Where we’ve seen impact investing messaging get stronger in recent years is in seeking to address mainstream investors and business actors, showing how you can align investment with values, and enable opportunities to “do well by doing good.”

This is a useful narrative in making the case to mainstream investors to engage in ESG and impact. This sort of narrative is necessary but not sufficient.

We also need clarity on how impact investing addresses the harder issues:

  • Inequality. How does impact investing address rising inequality?  How is it bringing the most vulnerable into markets and opportunity?   
  • Power. How does impact investing generate broader based empowerment?  Is it perpetuating current concentration of power – i.e. those with capital?
  • Rules. Is the impact investing movement willing to take bolder stances on policy and rules that would shift the system, and address concentration of wealth and power – e.g. taxation, regulation, financial sector reform, etc.?
  • Resilience. How does impact investing make our economy and society more resilient in the face of crises like COVID?
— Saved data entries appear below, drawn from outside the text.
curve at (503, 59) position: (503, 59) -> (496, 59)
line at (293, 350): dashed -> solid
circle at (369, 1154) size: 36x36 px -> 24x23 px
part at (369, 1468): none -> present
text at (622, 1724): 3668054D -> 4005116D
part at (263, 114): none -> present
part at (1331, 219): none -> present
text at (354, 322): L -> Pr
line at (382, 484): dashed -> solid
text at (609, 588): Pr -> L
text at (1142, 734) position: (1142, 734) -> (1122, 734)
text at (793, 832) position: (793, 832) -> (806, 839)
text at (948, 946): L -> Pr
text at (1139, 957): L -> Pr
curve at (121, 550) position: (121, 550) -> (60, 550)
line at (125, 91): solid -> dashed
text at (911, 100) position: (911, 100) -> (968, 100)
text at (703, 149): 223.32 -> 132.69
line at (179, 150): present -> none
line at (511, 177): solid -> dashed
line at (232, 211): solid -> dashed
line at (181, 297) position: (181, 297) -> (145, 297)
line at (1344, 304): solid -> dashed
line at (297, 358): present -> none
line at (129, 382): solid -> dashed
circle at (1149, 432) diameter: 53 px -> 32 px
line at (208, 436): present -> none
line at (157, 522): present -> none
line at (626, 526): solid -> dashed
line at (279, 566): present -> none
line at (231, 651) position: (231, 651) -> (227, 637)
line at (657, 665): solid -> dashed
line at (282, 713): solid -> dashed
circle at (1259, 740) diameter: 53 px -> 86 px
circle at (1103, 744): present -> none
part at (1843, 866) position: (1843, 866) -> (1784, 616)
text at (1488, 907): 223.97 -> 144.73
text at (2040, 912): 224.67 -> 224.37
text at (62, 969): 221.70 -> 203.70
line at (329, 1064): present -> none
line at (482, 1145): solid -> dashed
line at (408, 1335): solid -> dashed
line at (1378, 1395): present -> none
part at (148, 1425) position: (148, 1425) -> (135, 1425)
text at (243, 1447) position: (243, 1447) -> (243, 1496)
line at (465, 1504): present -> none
Point No. 3: There is an opportunity to be clearer and more explicit about the vision we are shooting for in the impact movement, at the next level up of a new economy. 

We see potential to frame this around a fundamentally different role for business and finance in a reimagined capitalism:

  • Purpose of the System. A future in which our economic system is oriented towards delivering individual empowerment and societal wellbeing, not solely profit and wealth generation.   
  • Purpose of Business and Finance. A future in which companies and financial institutions are anchored on a core societal purpose, and play an active role in solving society’s most significant challenges.  
  • Power. A future in which power is rebalanced – between Wall Street and Main Street, employers and workers, large incumbents and start-ups.   
  • Markets and Rules. One in which markets are structured to incentivize business activity which generates value for society, and to curb extraction and exploitation.   
  • Societal Value, Not Shareholder Value. A future which the most consequential business decisions are made based not primarily on their contribution to the next quarterly earnings target, but on how they create value for a business and its core stakeholders in the long term.   

Point No. 4: A compelling narrative should help show audiences how the impact investing movement gets us to that reimagined future – not only through the actions of individual entrepreneurs and investors, but through fundamentally changing the system.

We’ve made progress in showing how impact investing contributes to the SDGs – and particular goals around climate, health, energy, agriculture and food.  This is important.

But we also need to do a better job of conveying how the impact movement can lead to an overall system that is more just and inclusive.  How can the impact investing movement contribute to shifts in how investment and business decisions are made?  How can impact investing change who has voice and power in such decision making? 

This is harder, but we think an important part of the next chapter.